##### Available data

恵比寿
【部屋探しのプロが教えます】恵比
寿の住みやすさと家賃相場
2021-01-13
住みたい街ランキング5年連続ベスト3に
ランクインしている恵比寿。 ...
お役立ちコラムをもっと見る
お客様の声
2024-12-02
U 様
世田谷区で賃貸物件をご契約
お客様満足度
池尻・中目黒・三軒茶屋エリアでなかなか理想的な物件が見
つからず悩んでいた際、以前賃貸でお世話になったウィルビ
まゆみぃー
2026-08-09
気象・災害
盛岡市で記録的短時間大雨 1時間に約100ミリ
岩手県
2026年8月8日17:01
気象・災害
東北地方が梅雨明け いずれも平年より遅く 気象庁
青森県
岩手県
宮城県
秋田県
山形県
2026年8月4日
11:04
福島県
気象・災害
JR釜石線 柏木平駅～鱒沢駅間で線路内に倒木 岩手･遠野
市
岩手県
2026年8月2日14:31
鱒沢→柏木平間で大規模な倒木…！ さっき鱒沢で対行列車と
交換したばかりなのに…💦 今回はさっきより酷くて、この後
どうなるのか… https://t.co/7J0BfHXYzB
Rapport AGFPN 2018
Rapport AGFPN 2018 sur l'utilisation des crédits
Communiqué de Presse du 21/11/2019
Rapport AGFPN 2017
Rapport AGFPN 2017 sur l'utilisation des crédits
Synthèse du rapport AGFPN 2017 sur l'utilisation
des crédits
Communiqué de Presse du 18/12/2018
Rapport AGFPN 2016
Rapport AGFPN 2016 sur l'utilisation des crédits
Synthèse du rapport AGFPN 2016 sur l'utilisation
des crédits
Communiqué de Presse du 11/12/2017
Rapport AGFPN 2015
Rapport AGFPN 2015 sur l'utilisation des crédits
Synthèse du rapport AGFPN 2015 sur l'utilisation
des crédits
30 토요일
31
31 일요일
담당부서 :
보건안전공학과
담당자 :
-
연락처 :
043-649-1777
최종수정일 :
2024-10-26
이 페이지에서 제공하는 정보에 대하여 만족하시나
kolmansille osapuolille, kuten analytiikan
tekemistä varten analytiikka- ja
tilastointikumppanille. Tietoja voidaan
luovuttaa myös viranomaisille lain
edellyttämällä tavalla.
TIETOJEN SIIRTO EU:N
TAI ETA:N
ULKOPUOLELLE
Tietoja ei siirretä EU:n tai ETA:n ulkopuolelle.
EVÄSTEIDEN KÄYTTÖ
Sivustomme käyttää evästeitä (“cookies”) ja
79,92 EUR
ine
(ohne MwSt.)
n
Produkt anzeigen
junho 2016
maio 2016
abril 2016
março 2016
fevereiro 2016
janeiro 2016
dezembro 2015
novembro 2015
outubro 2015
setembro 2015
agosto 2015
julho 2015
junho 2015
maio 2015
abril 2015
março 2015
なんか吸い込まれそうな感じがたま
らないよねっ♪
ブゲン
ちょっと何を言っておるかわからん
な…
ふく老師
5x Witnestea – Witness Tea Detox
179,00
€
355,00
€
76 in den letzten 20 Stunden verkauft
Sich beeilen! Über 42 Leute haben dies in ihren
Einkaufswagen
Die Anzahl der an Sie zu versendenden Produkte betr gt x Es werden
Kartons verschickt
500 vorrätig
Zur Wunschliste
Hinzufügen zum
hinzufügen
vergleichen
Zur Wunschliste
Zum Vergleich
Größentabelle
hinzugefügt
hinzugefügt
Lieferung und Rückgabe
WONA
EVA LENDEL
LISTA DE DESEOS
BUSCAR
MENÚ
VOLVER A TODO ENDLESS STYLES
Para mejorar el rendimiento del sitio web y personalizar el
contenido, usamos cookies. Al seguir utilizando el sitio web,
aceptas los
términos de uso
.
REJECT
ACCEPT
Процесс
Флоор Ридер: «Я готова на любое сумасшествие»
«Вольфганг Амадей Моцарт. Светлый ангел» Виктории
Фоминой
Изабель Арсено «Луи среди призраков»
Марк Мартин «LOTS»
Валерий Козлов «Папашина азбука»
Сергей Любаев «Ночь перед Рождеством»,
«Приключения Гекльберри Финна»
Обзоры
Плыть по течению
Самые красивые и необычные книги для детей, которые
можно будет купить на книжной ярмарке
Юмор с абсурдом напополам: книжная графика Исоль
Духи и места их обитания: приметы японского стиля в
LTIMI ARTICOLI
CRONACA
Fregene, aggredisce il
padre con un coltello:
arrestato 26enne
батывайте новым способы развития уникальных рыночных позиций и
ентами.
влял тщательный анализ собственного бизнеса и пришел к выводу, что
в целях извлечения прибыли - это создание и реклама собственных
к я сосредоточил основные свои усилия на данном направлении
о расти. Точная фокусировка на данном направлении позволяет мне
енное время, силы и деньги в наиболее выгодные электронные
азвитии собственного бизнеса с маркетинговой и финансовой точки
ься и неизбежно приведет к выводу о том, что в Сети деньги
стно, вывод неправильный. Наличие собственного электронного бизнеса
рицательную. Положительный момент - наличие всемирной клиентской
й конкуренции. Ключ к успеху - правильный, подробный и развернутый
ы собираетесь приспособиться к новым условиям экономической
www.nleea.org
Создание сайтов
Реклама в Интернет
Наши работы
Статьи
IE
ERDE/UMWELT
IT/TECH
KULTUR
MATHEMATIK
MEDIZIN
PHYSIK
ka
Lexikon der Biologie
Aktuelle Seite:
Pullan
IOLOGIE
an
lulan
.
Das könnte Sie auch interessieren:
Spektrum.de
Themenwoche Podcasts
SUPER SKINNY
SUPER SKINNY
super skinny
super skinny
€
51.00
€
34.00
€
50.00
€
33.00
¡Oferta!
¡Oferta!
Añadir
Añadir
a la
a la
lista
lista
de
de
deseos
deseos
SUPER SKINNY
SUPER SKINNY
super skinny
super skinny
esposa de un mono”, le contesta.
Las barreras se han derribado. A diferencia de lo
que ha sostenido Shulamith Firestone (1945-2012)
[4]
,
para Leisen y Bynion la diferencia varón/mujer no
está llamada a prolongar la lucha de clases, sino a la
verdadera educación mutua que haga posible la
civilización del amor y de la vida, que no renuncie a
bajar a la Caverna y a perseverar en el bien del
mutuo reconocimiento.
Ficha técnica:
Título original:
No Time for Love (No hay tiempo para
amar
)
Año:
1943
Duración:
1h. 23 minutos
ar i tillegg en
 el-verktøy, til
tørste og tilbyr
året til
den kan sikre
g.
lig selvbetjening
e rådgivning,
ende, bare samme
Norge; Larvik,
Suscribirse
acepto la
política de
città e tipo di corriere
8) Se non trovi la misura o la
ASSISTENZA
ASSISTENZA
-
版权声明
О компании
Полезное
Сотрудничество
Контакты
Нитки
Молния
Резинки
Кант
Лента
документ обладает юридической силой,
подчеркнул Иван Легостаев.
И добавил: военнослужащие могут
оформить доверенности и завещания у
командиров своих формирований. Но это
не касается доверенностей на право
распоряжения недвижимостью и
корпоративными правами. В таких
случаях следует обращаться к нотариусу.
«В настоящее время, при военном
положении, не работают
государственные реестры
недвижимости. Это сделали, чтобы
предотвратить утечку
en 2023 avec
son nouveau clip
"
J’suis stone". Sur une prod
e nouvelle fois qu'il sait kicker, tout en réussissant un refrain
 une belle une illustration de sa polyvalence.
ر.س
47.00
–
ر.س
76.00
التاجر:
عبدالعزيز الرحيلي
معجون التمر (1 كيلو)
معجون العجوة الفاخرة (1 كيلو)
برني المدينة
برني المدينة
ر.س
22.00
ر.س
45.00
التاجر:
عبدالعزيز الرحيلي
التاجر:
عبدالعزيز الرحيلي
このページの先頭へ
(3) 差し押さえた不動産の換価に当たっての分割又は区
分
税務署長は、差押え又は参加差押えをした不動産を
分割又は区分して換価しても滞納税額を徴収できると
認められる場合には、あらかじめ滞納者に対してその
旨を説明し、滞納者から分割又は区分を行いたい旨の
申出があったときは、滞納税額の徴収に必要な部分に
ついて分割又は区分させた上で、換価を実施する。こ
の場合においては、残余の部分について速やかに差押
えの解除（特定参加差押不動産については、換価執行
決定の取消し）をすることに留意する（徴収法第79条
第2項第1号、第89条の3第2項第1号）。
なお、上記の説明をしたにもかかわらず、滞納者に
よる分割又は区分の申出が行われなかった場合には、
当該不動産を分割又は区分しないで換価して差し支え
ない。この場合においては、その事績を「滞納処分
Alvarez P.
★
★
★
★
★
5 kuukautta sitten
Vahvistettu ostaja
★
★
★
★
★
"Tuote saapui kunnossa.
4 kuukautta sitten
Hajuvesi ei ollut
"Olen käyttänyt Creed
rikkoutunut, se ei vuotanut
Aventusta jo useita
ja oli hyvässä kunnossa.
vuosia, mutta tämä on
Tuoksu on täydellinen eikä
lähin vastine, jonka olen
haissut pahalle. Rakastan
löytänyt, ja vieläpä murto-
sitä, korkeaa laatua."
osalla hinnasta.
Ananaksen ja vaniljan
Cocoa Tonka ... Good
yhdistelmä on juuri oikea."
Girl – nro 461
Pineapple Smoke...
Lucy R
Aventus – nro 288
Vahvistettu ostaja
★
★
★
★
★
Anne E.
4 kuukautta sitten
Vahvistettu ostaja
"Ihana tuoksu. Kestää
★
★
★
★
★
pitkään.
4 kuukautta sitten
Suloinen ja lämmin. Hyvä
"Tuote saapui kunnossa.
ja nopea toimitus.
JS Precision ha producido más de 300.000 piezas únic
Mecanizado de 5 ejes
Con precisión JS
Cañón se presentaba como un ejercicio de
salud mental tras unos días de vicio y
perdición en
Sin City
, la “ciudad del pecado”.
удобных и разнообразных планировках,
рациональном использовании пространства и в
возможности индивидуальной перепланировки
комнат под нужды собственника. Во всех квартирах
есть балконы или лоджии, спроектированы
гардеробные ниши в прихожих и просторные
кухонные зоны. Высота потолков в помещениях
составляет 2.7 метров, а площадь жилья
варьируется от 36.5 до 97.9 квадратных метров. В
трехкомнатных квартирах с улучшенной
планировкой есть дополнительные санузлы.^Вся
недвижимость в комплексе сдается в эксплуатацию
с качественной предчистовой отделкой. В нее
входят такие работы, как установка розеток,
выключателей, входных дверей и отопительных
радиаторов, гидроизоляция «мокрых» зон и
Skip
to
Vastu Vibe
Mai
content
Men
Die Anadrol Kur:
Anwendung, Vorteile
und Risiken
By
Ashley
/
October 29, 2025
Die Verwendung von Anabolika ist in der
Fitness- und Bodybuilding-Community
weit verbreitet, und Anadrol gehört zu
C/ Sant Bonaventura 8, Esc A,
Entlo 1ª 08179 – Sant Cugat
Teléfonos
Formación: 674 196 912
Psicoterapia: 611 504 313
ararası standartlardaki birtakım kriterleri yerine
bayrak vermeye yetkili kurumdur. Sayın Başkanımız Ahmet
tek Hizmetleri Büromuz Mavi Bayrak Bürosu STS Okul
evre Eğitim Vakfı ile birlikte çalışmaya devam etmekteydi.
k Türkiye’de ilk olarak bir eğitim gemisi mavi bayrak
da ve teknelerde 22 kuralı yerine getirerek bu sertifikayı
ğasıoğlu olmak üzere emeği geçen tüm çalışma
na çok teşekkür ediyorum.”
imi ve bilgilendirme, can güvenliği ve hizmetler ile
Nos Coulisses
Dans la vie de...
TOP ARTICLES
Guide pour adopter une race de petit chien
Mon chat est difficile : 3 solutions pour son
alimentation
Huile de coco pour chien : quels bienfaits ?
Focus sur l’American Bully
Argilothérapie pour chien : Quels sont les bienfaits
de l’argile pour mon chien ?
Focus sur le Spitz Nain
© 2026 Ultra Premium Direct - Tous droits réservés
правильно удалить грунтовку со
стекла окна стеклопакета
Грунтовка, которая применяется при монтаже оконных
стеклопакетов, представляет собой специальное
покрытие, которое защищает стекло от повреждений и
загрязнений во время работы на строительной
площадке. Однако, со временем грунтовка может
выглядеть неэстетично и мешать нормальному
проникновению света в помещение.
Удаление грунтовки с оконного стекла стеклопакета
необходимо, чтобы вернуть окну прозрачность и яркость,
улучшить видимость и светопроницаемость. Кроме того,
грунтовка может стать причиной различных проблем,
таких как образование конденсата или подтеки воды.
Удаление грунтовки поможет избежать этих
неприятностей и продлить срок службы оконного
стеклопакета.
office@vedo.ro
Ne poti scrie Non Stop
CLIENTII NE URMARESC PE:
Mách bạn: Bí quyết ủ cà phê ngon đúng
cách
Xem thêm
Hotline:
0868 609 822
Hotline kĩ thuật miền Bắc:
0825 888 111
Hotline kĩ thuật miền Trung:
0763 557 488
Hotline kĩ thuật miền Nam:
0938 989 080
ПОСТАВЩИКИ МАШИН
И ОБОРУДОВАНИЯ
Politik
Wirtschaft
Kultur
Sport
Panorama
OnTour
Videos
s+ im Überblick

##########

● **Assignment**:
Render the lines from the start of the records through the line containing "EVÄSTEIDEN KÄYTTÖ", inclusive, as a numbered list, omitting any blank lines.

● **Task solution**:
1. 恵比寿
2. 【部屋探しのプロが教えます】恵比
3. 寿の住みやすさと家賃相場
4. 2021-01-13
5. 住みたい街ランキング5年連続ベスト3に
6. ランクインしている恵比寿。 ...
7. お役立ちコラムをもっと見る
8. お客様の声
9. 2024-12-02
10. U 様
11. 世田谷区で賃貸物件をご契約
12. お客様満足度
13. 池尻・中目黒・三軒茶屋エリアでなかなか理想的な物件が見
14. つからず悩んでいた際、以前賃貸でお世話になったウィルビ
15. まゆみぃー
16. 2026-08-09
17. 気象・災害
18. 盛岡市で記録的短時間大雨 1時間に約100ミリ
19. 岩手県
20. 2026年8月8日17:01
21. 気象・災害
22. 東北地方が梅雨明け いずれも平年より遅く 気象庁
23. 青森県
24. 岩手県
25. 宮城県
26. 秋田県
27. 山形県
28. 2026年8月4日
29. 11:04
30. 福島県
31. 気象・災害
32. JR釜石線 柏木平駅～鱒沢駅間で線路内に倒木 岩手･遠野
33. 市
34. 岩手県
35. 2026年8月2日14:31
36. 鱒沢→柏木平間で大規模な倒木…！ さっき鱒沢で対行列車と
37. 交換したばかりなのに…💦 今回はさっきより酷くて、この後
38. どうなるのか… https://t.co/7J0BfHXYzB
39. Rapport AGFPN 2018
40. Rapport AGFPN 2018 sur l'utilisation des crédits
41. Communiqué de Presse du 21/11/2019
42. Rapport AGFPN 2017
43. Rapport AGFPN 2017 sur l'utilisation des crédits
44. Synthèse du rapport AGFPN 2017 sur l'utilisation
45. des crédits
46. Communiqué de Presse du 18/12/2018
47. Rapport AGFPN 2016
48. Rapport AGFPN 2016 sur l'utilisation des crédits
49. Synthèse du rapport AGFPN 2016 sur l'utilisation
50. des crédits
51. Communiqué de Presse du 11/12/2017
52. Rapport AGFPN 2015
53. Rapport AGFPN 2015 sur l'utilisation des crédits
54. Synthèse du rapport AGFPN 2015 sur l'utilisation
55. des crédits
56. 30 토요일
57. 31
58. 31 일요일
59. 담당부서 :
60. 보건안전공학과
61. 담당자 :
62. -
63. 연락처 :
64. 043-649-1777
65. 최종수정일 :
66. 2024-10-26
67. 이 페이지에서 제공하는 정보에 대하여 만족하시나
68. kolmansille osapuolille, kuten analytiikan
69. tekemistä varten analytiikka- ja
70. tilastointikumppanille. Tietoja voidaan
71. luovuttaa myös viranomaisille lain
72. edellyttämällä tavalla.
73. TIETOJEN SIIRTO EU:N
74. TAI ETA:N
75. ULKOPUOLELLE
76. Tietoja ei siirretä EU:n tai ETA:n ulkopuolelle.
77. EVÄSTEIDEN KÄYTTÖ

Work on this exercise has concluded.